As noted below, the Prime Minister stood for his last answer today with some interesting news. “The other option, of course, that Ontario and Quebec do not seem to like would be the option of imposing carbon taxes and I can assure everyone when I was in Europe last week, nobody wants that either.”
I’m not much of an economist (never mind an environmentalist or social scientist), so far be it from me to comment directly on the accuracy of the Prime Minister’s assessment. I can though—indeed some meddlesome media ethicists might argue I have a responsibility to—acknowledge what others of more knowledge and schooling have said. So here goes.
The helpfully named Carbon Tax Center points to Finland, some 18 years ago, as the first country to legislate a carbon tax. Sweden apparently followed suit a year later and Britain has since enacted a “climate change levy.”
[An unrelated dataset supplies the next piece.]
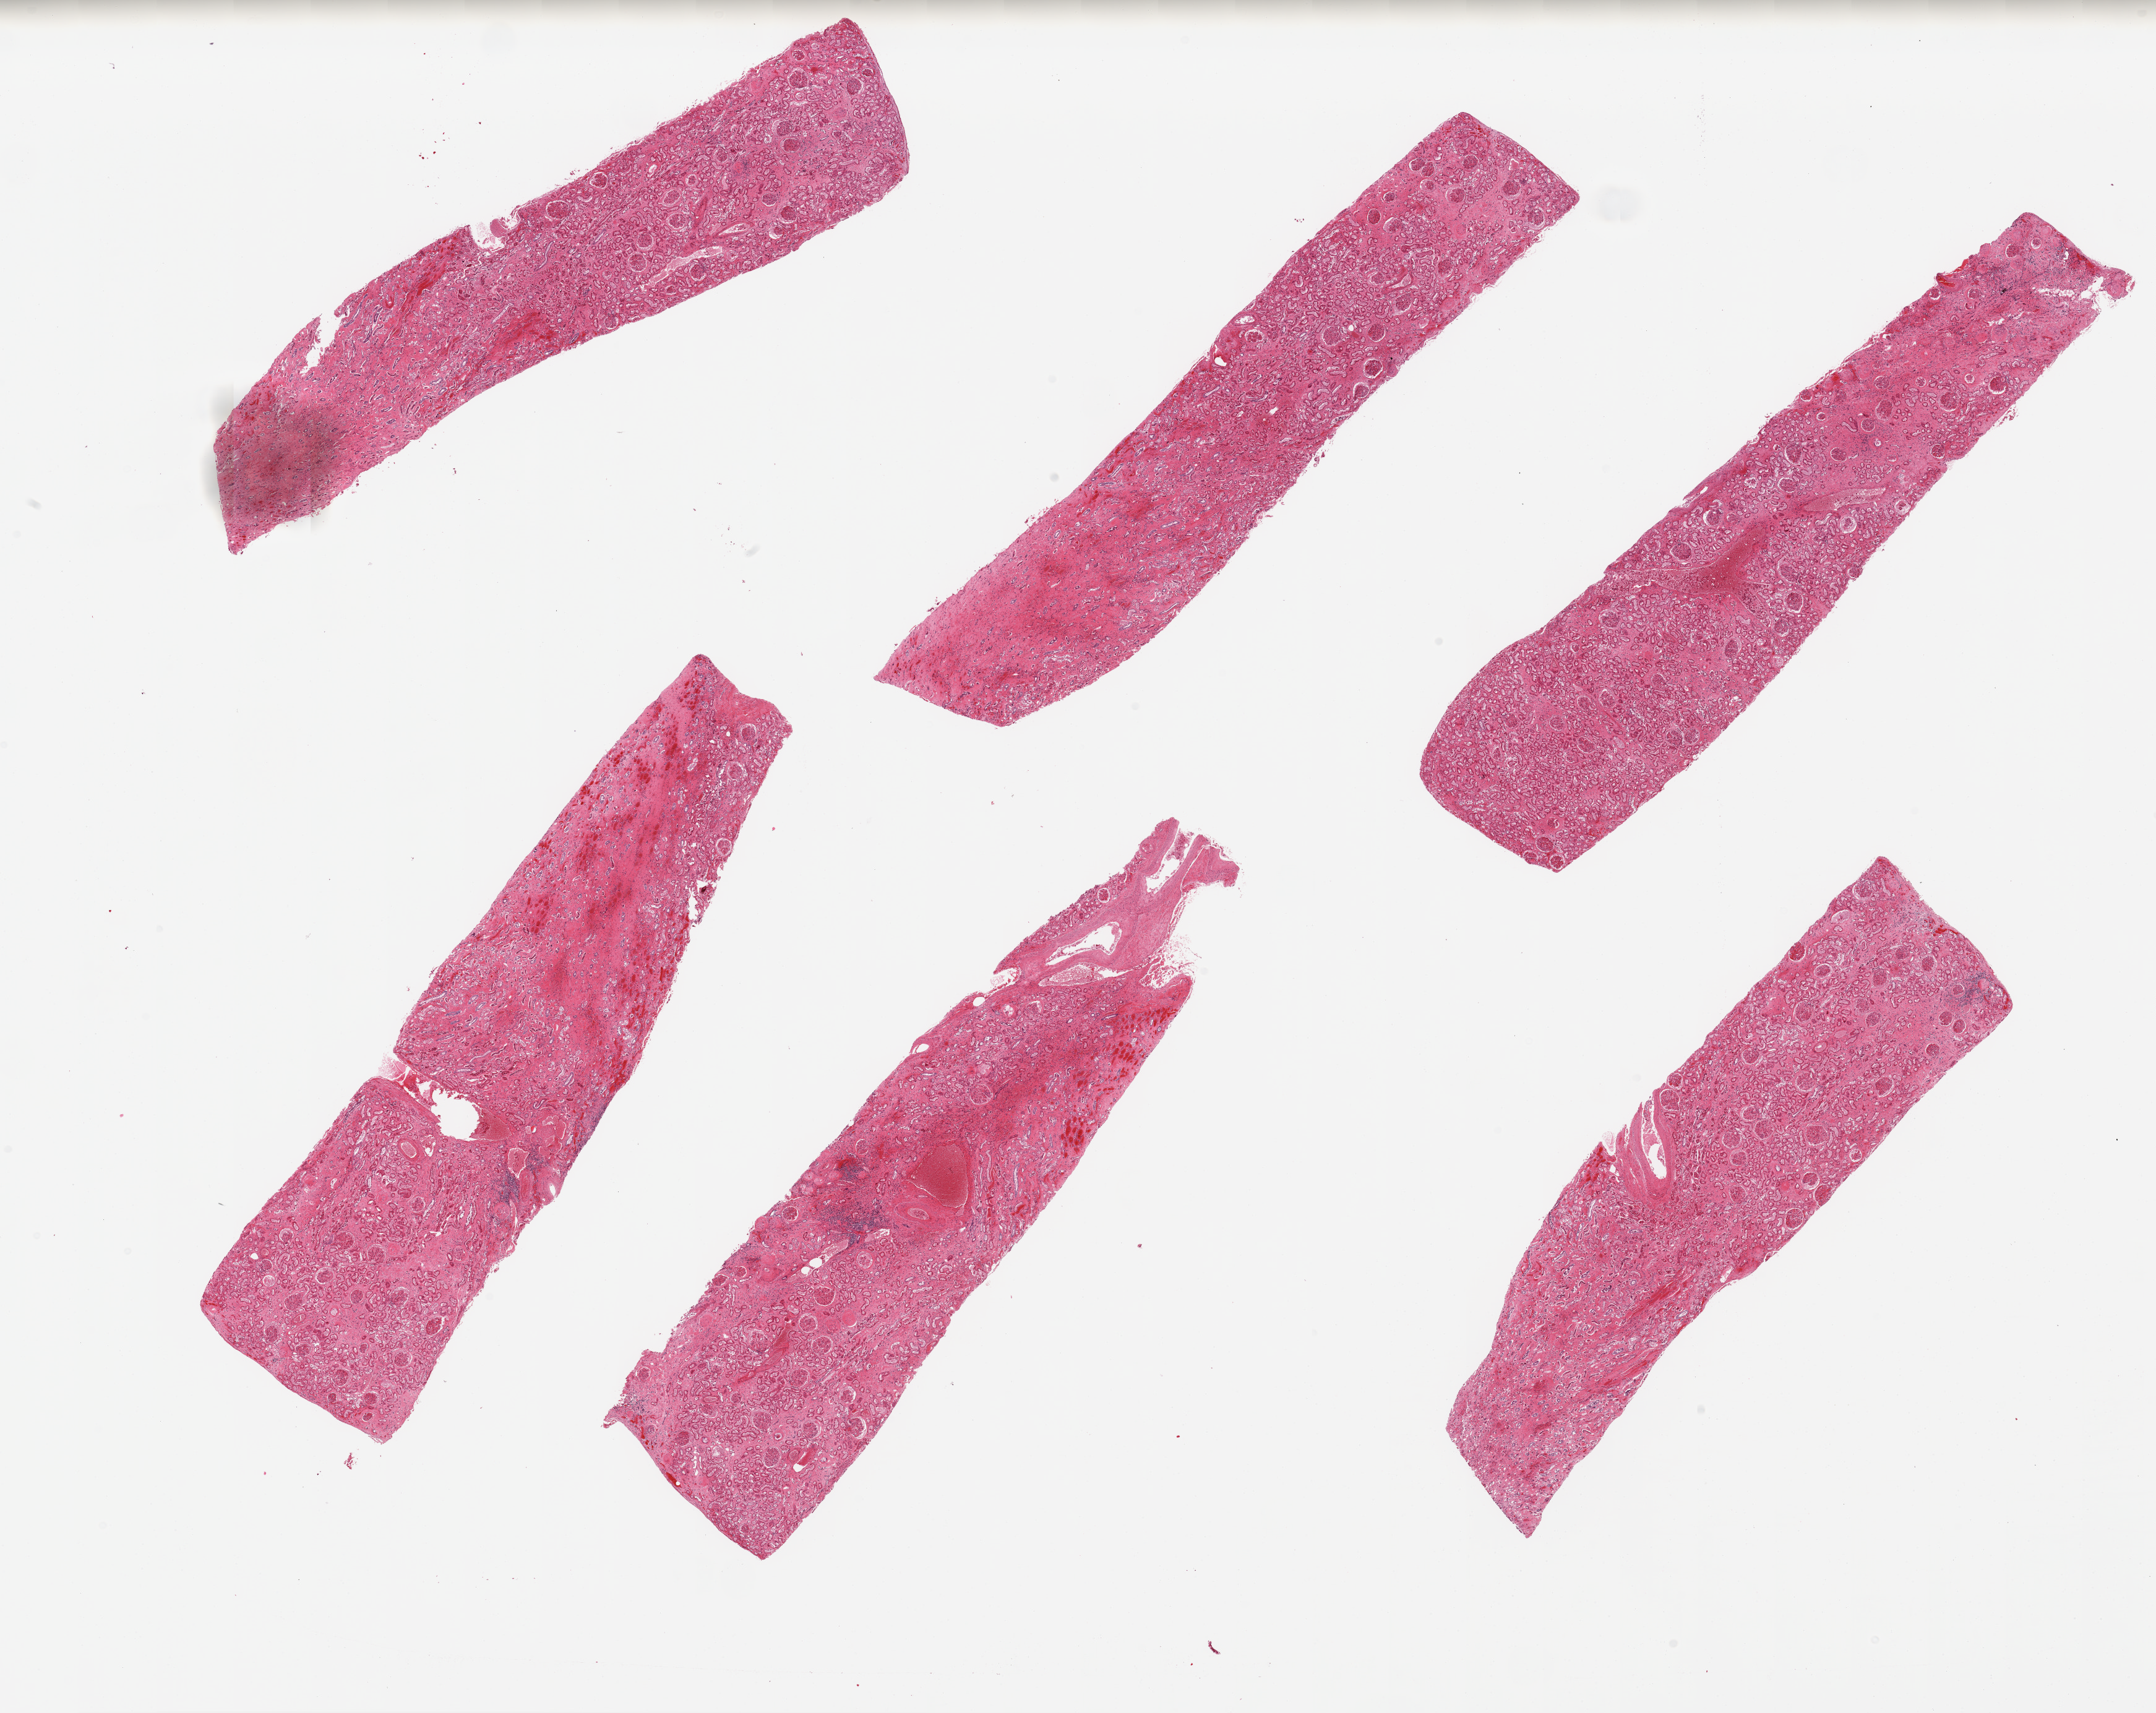
Digitized H&E-stained section — shown as a low-resolution overview of the whole scanned area (about 27.6 x 21.9 mm, from a 20x scan), PAXgene-fixed paraffin-embedded (PFPE) section, sampled site (target tissue): renal cortex, tissue donor sample. Donor sex: male.
- review note (as recorded): 6 pieces, glomeruli present but markedly autolyzed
A 2004 paper out of Berkeley, linked to by the CTC, says “carbon taxes have been introduced in Denmark, Sweden, Norway, Finland, Italy, the Netherlands, and the United Kingdom,” while “broader energy taxes” were in place in Germany, Austria and Belgium.
This Wikipedia entry, meanwhile, puts the adherents at Sweden, Finland, the Netherlands, Norway, Italy and the UK. And, for whatever it’s worth, this AFP dispatch of some months ago has Nicolas Sarkozy endorsing a carbon tax for France.
At last report, all of the above countries were still part of Europe. And several of them have even been visited by our Prime Minister.
(In other news, in a scrum after QP today, John Baird vowed that the “first draft” of his government’s regulations should be available by the fall of 2009.)